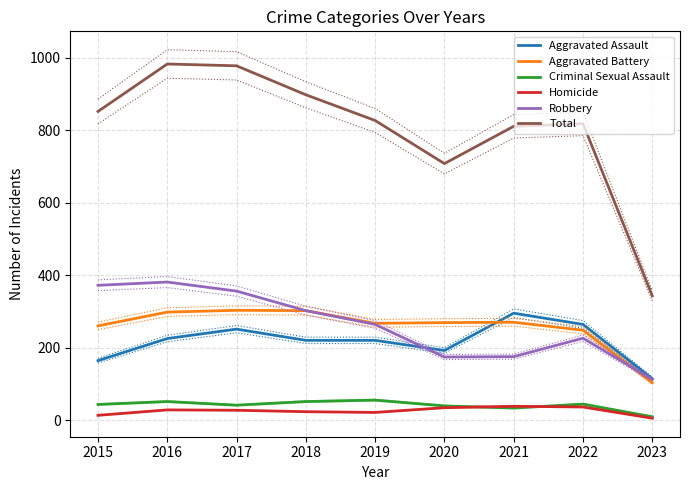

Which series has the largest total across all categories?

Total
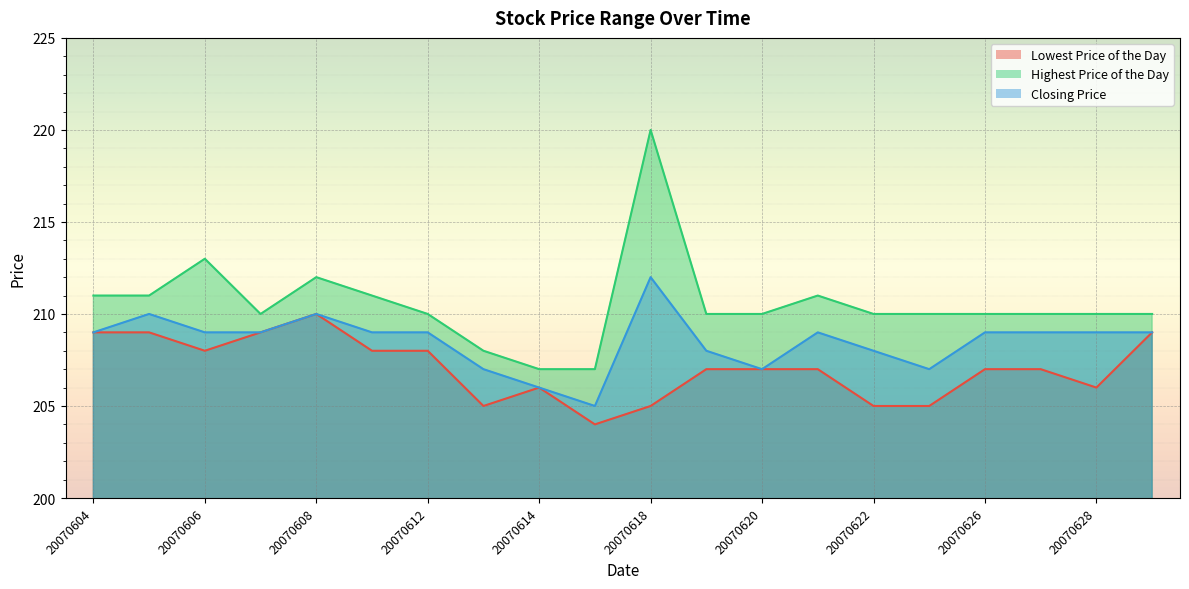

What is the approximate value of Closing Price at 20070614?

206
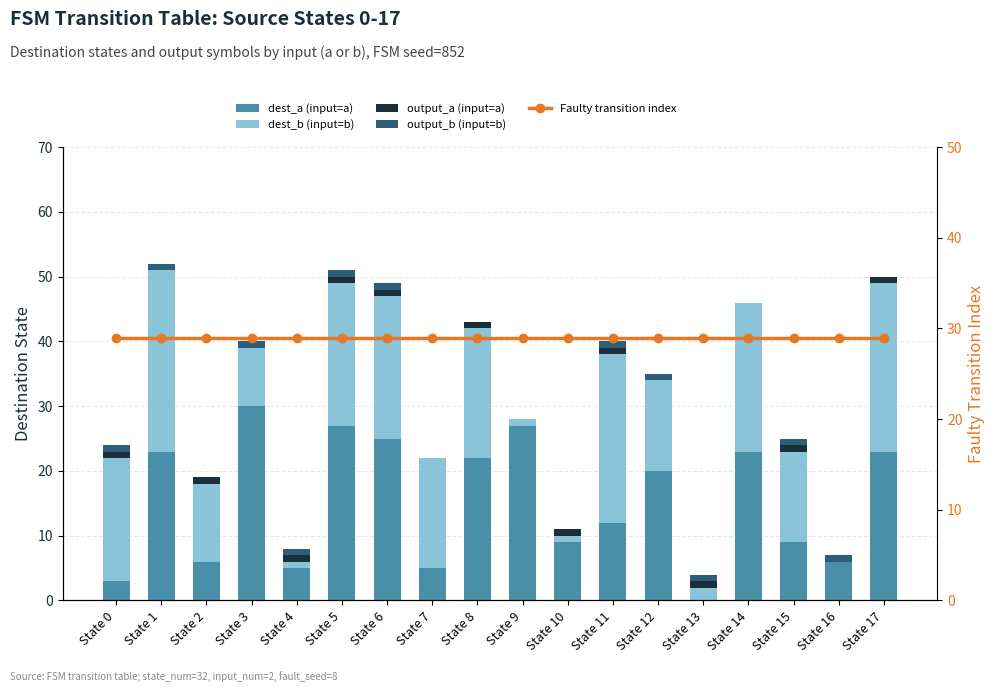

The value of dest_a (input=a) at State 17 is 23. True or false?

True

____________

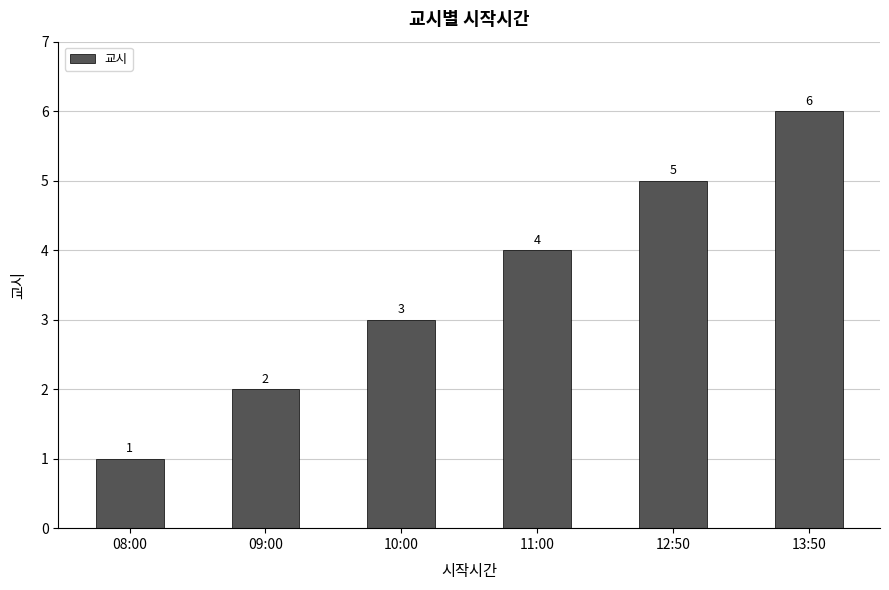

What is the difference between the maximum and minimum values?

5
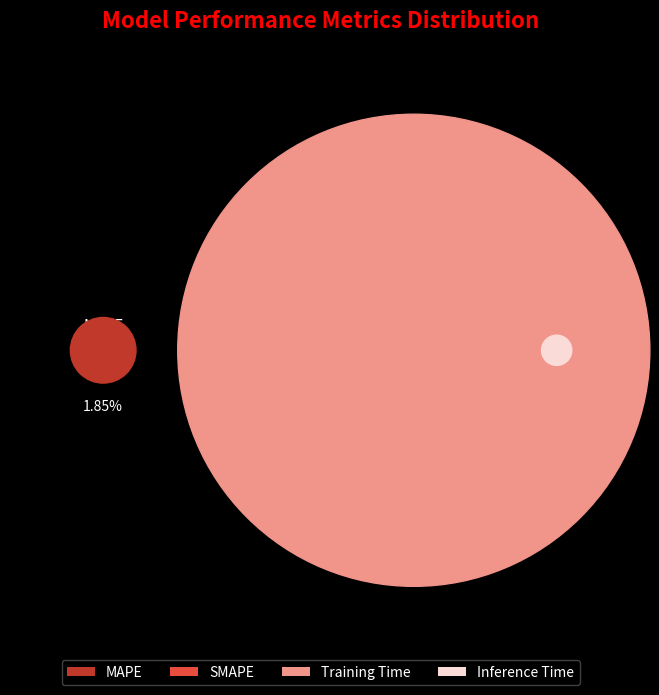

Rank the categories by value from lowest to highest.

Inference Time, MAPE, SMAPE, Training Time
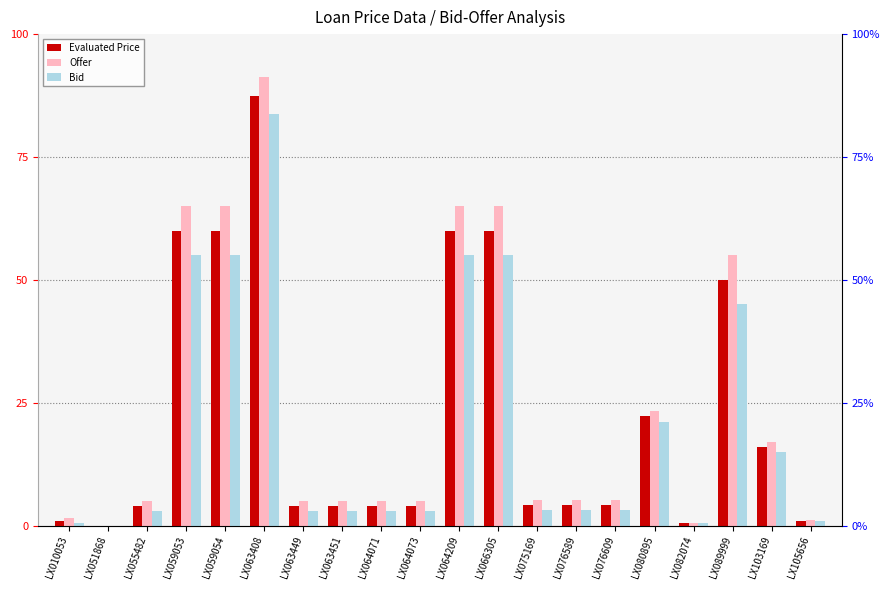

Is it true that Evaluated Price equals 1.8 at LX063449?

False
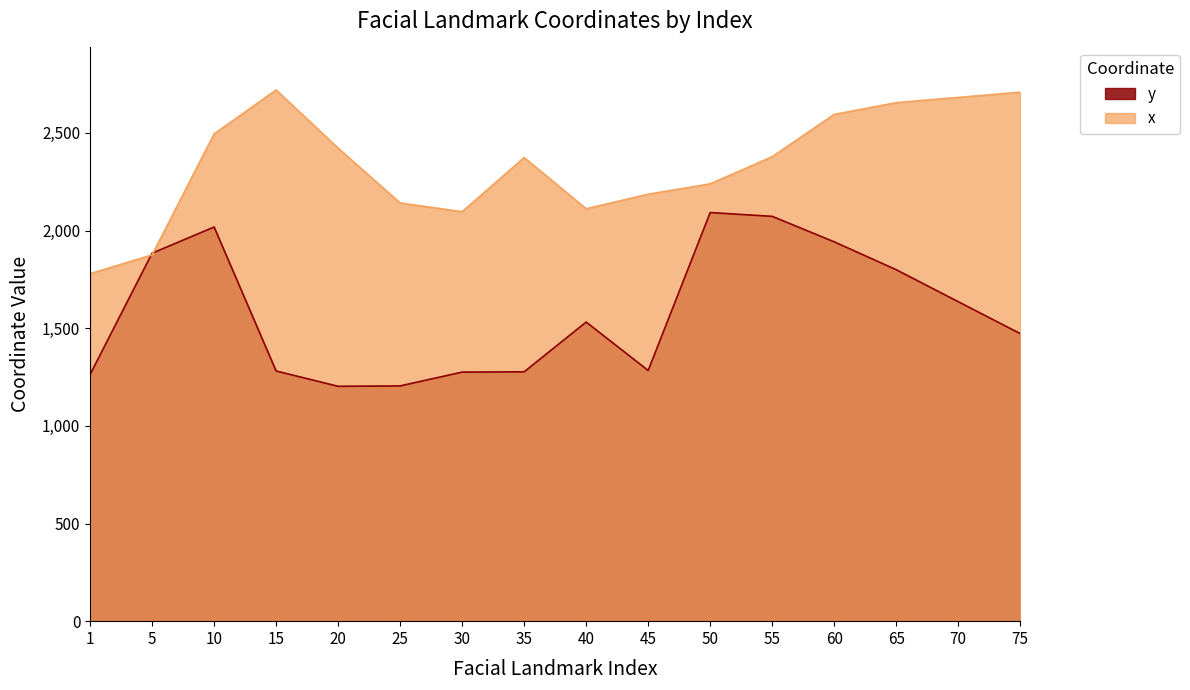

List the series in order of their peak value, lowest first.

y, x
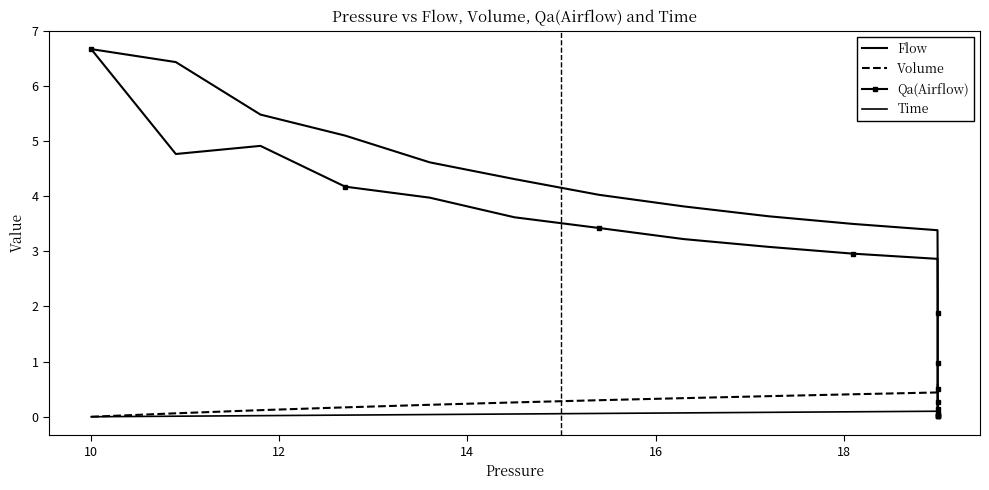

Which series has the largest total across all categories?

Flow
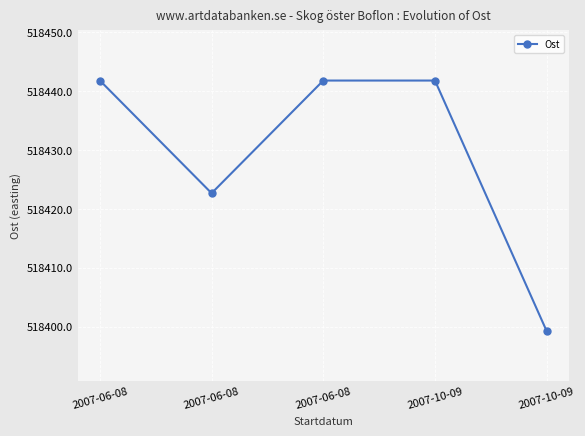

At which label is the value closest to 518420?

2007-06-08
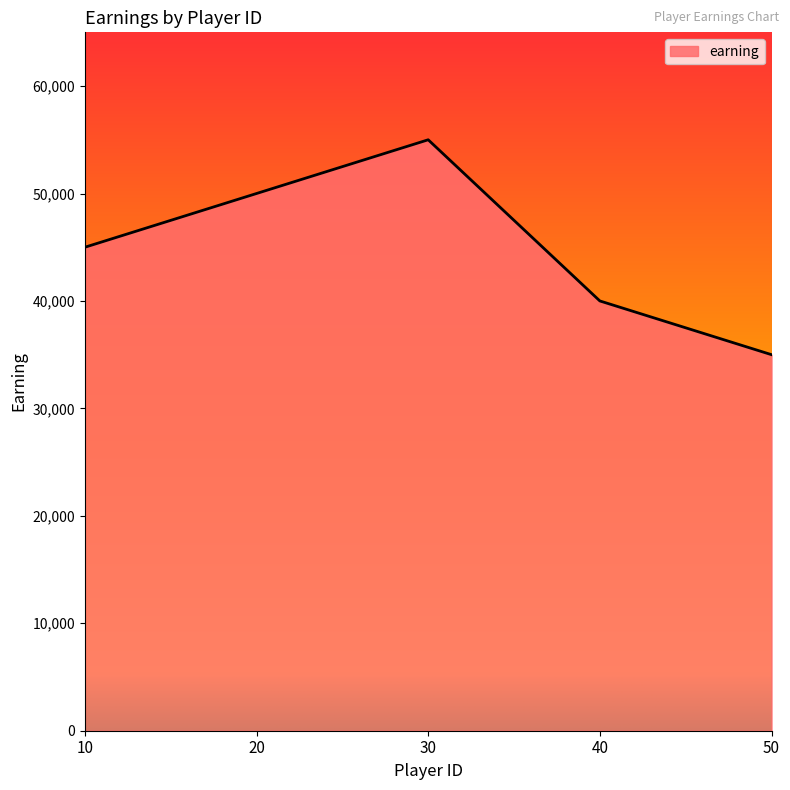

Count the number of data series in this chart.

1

____________

What the exercise asks >> Report every line in the entries above that contains the word "Price". Give each such line in full.

Output of the task >>
What is the approximate value of Closing Price at 20070614?
Is it true that Evaluated Price equals 1.8 at LX063449?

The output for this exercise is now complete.